Coup de pression de Macron
Pour autant, ont-ils beaucoup avancé ? Ils se sont simplement mis d'accord sur une feuille de route pour lutter contre la flambée des prix. La Commission européenne et les ministres de l'énergie sont mandatés pour prendre urgemment des décisions concrètes, en particulier pour plafonner les prix du gaz et de l'électricité. En réalité, Berlin a lâché du lest, se rangeant à l'idée que Bruxelles prépare une proposition législative sur ce sujet, en réponse aux demandes pressantes des Français ou des Italiens.
En arrivant à Bruxelles, Emmanuel Macron avait mis un coup de pression, affirmant qu'il n'était pas bon pour l'Europe que l'Allemagne s'isole. Le chancelier Scholz a donc fini par dire oui, même s'il ne cache pas qu'il a des "doutes" sur la faisabilité d'un mécanisme calqué sur celui déjà mis en place par l'Espagne et le Portugal pour subventionner le gaz générateur d'électricité.
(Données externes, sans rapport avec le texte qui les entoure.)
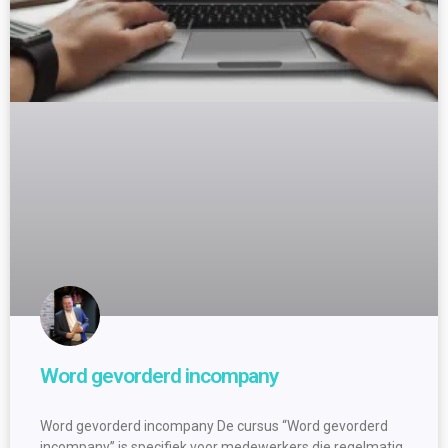
Word gevorderd incompany
Word gevorderd incompany De cursus “Word gevorderd
incompany” is specifiek voor medewerkers die regelmatig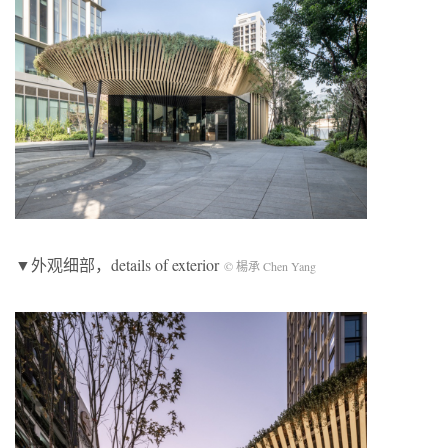
▼外观细部，details of exterior
© 楊承 Chen Yang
Il faudra sans doute plusieurs réunions des ministres de l'énergie pour déboucher sur un résultat encore incertain.
La machine européenne n'a pas calé, mais elle paraît avancer fort lentement et laborieusement en ces temps de guerre et de crise qui plaident au contraire pour des décisions rapides et efficaces. La complexité d'une coalition à trois à Berlin, la personnalité "secrète" d'un Olaf Scholz encore peu lisible pour son interlocuteur français et la remise en cause d'une partie des fondamentaux allemands ne simplifient pas une équation à 27 inconnues déjà complexe par nature.
Reste que les Européens peuvent toujours se consoler en tournant le regard vers le Royaume-Uni. Jeudi 20 octobre, la démission de Liz Truss est tombée pile au moment où les 27 se rassemblaient dans la capitale européenne. L'occasion parfaite de mettre en miroir les deux événements et de poser une question de fond : presque trois ans après le Brexit, vaut-il finalement mieux être membre de l'Union européenne ou en être sorti ? Malgré les difficultés conjoncturelles de l'axe franco-allemand, la réponse semble, ces jours-ci, assez facilement tranchée.